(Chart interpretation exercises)
Content starts
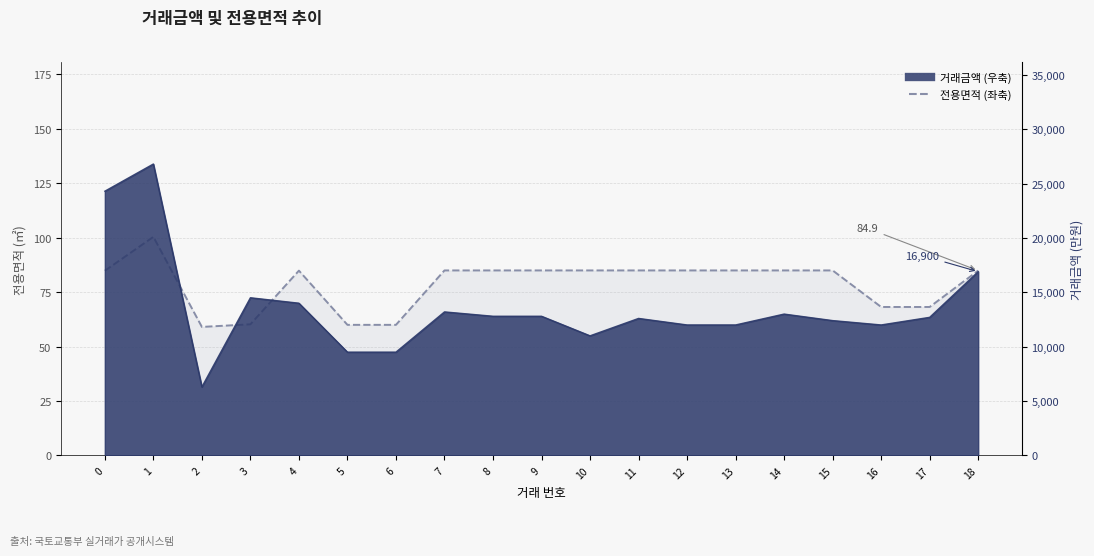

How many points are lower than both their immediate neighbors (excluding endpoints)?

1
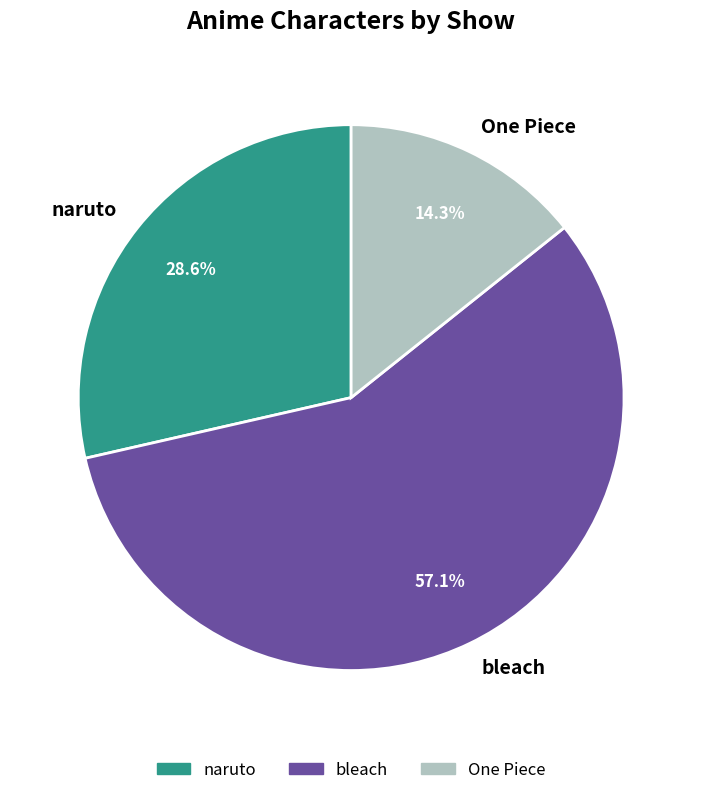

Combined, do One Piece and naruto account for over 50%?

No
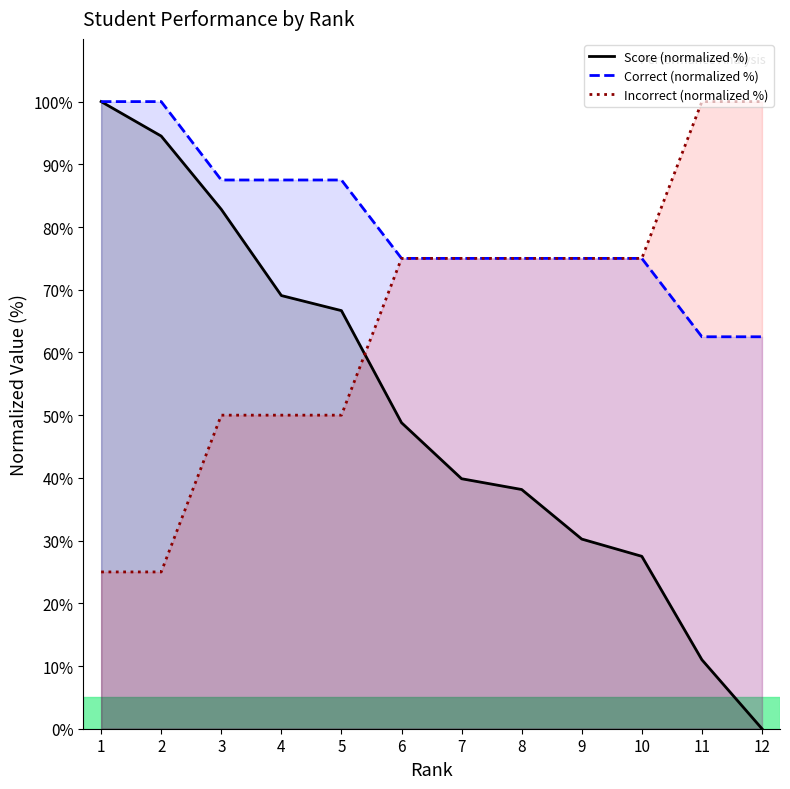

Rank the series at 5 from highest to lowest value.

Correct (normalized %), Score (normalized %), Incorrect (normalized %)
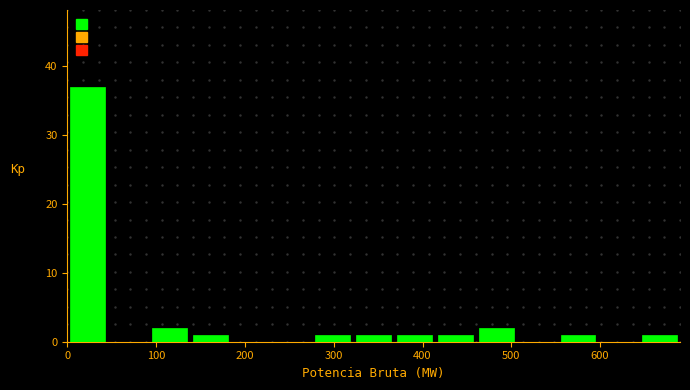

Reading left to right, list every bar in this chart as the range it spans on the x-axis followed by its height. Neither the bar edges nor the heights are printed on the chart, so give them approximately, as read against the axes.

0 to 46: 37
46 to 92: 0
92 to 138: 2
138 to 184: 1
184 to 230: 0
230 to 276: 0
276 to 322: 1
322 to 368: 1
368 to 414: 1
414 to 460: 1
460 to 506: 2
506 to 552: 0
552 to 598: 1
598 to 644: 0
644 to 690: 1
Content ends
### DESCRIPTION OF THE TASK
Rewrite the listing with "chart" changed to "graph" everywhere and everything else unchanged, leaving out the pictures.

### RESPONSE BELOW
How many points are lower than both their immediate neighbors (excluding endpoints)?

1

Combined, do One Piece and naruto account for over 50%?

No

Rank the series at 5 from highest to lowest value.

Correct (normalized %), Score (normalized %), Incorrect (normalized %)

Reading left to right, list every bar in this graph as the range it spans on the x-axis followed by its height. Neither the bar edges nor the heights are printed on the graph, so give them approximately, as read against the axes.

0 to 46: 37
46 to 92: 0
92 to 138: 2
138 to 184: 1
184 to 230: 0
230 to 276: 0
276 to 322: 1
322 to 368: 1
368 to 414: 1
414 to 460: 1
460 to 506: 2
506 to 552: 0
552 to 598: 1
598 to 644: 0
644 to 690: 1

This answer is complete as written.